#### [Given text]
──────────
Cherubini noted that autonomous cars won't necessarily be programmed to uphold the same 'values.' Often, those change with automakers depending on culture. 

"If a car is manufactured in Germany and works well in German context and culture, and is exported to China, and I think it’s not possible that this car that works in a German context will work in a Chinese context," he said.

"The ethics don’t adapt from one culture to the next."

The problems presented by the video game aren't novel either. This style of decision-making quandaries stems from what's known as the Trolley problem. In the original scenario, a runaway train is speeding toward five railway workers, and you have no way to warn them. You see a lever that will switch the tracks, but the problem is that one worker is on the alternate route. It's still one death compared to five; however, you'd be the one pulling the lever and ultimately sending one man to his death. 

The game recreates variations of this century's old problem, and players must confront the limits of their own morality. At what point do they sacrifice themselves and their wellbeing for strangers? How do they calculate a net gain when death is certain?

"It doesn’t decide what to do–it does something random," he said. "That’s a bit how we do it now. We don’t think we’re going to hit that person or that one–we panic. Then you don’t put value on people, that this person would be better [to harm] than this other person."

These questions don't stop with the hypothetical future. Automakers have already hinted at their answers. Toyota Research Institute John Hanson spoke about the struggles automakers will deal with as these technologies advance.

"What if we can build a car that’s 10 times as safe, which means 3,500 people die on the roads each year. Would we accept that?” said Hanson in a February interview, who is currently developing Toyota's self-driving technology. A lot of people say if, ‘I could save one life it would be worth it.’ But in a practical manner, though, we don’t think that would be acceptable."
──────────
Data visualization images:
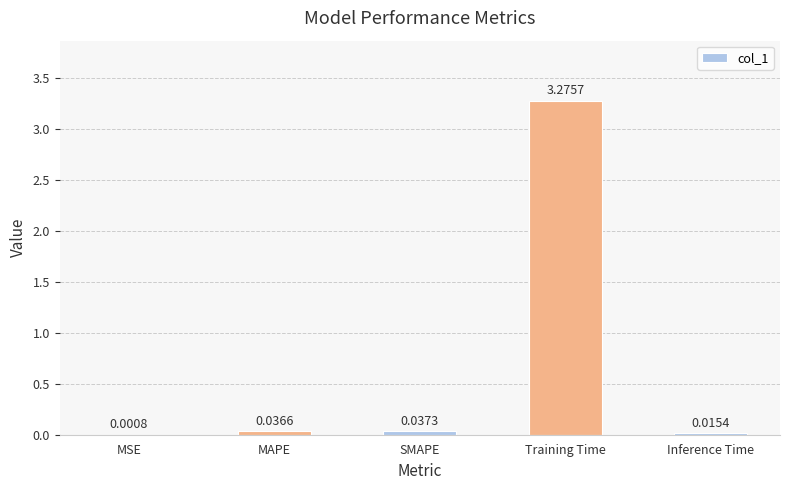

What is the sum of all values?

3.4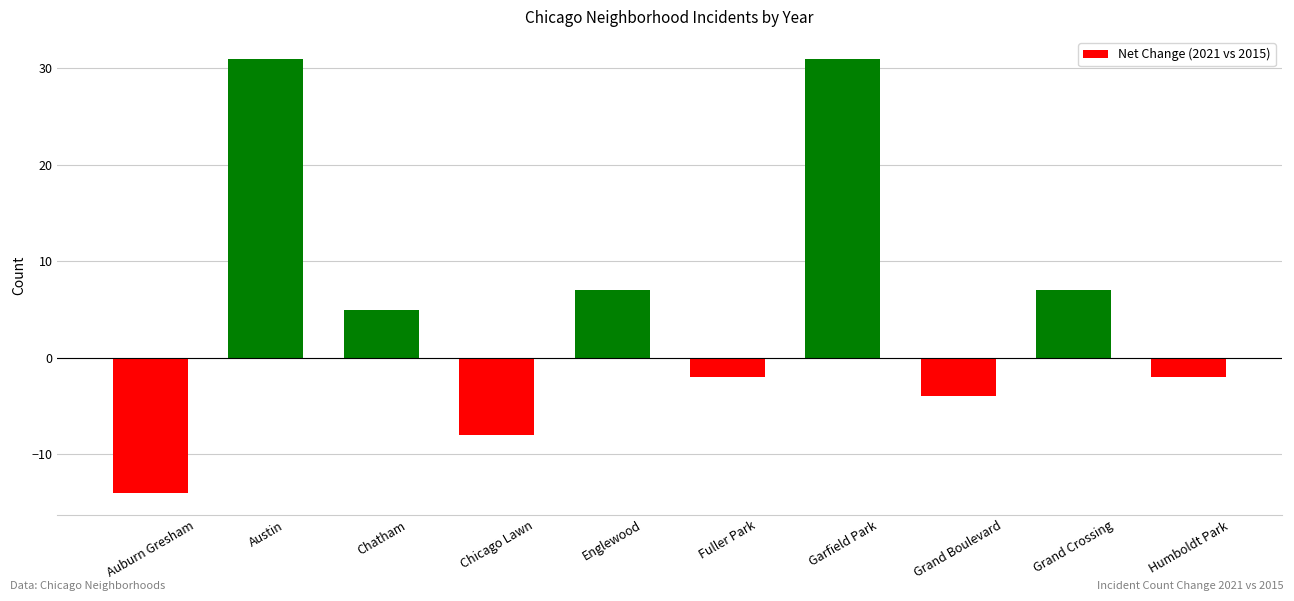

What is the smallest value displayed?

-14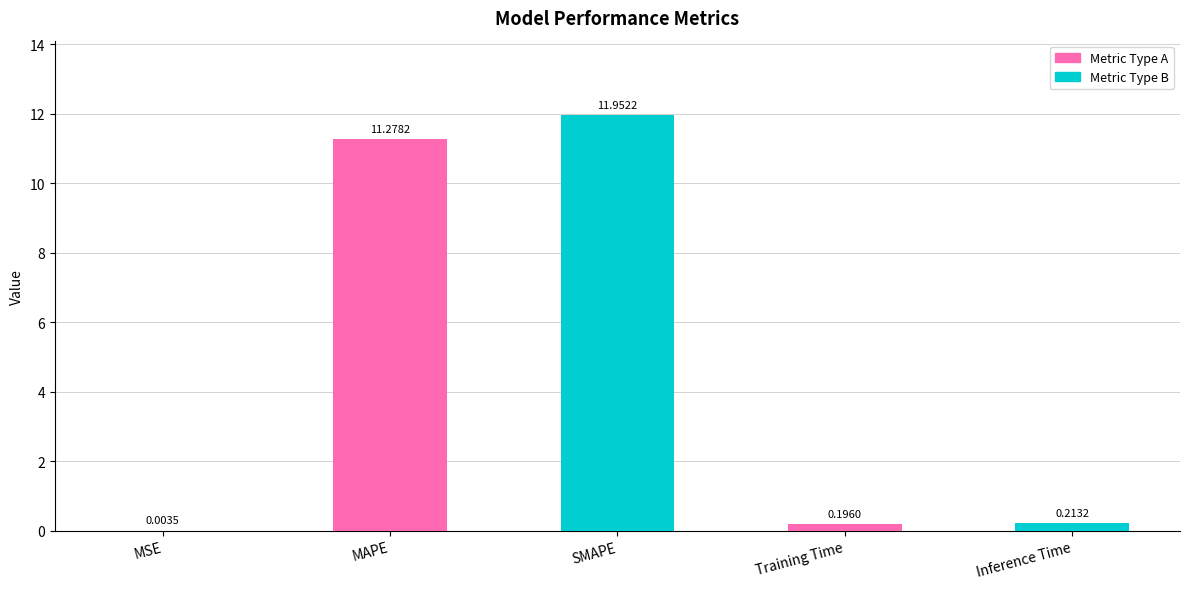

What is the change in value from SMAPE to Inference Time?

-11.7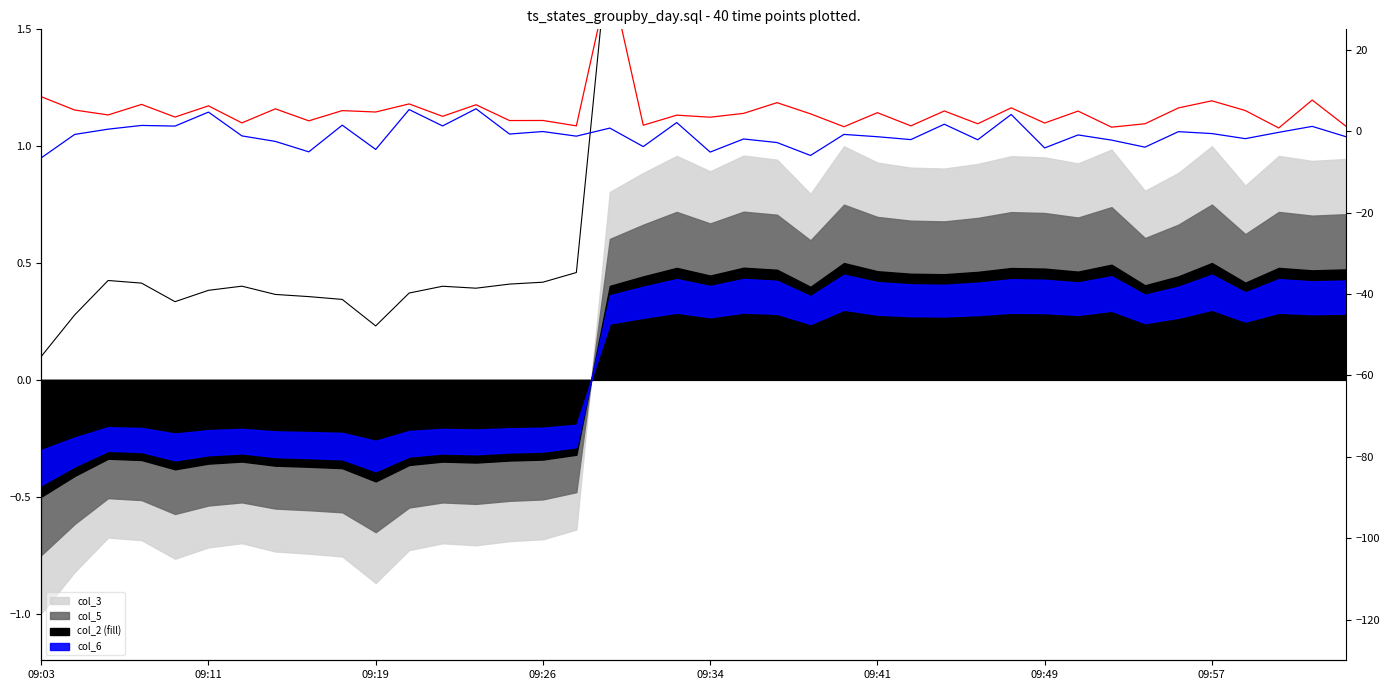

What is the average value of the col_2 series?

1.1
──────────
#### [Problem set]
a) Condense the paragraph of the passage on self-driving car ethics that begins "The problems presented by the video game" into a short bulleted list that keeps its main facts.
b) From the passage on self-driving car ethics, write out word for word the part between "The problems presented" and "death is certain?", inclusive.

#### [Answers provided]
a)
- The video game's dilemmas are not new; they come from the Trolley problem.
- Original scenario: a runaway train speeds toward five railway workers, and there is no way to warn them.
- A lever can switch the tracks, but one worker is on the alternate route.
- Switching means one death instead of five, but you would be the one pulling the lever and sending that man to his death.

b)
The problems presented by the video game aren't novel either. This style of decision-making quandaries stems from what's known as the Trolley problem. In the original scenario, a runaway train is speeding toward five railway workers, and you have no way to warn them. You see a lever that will switch the tracks, but the problem is that one worker is on the alternate route. It's still one death compared to five; however, you'd be the one pulling the lever and ultimately sending one man to his death. 

The game recreates variations of this century's old problem, and players must confront the limits of their own morality. At what point do they sacrifice themselves and their wellbeing for strangers? How do they calculate a net gain when death is certain?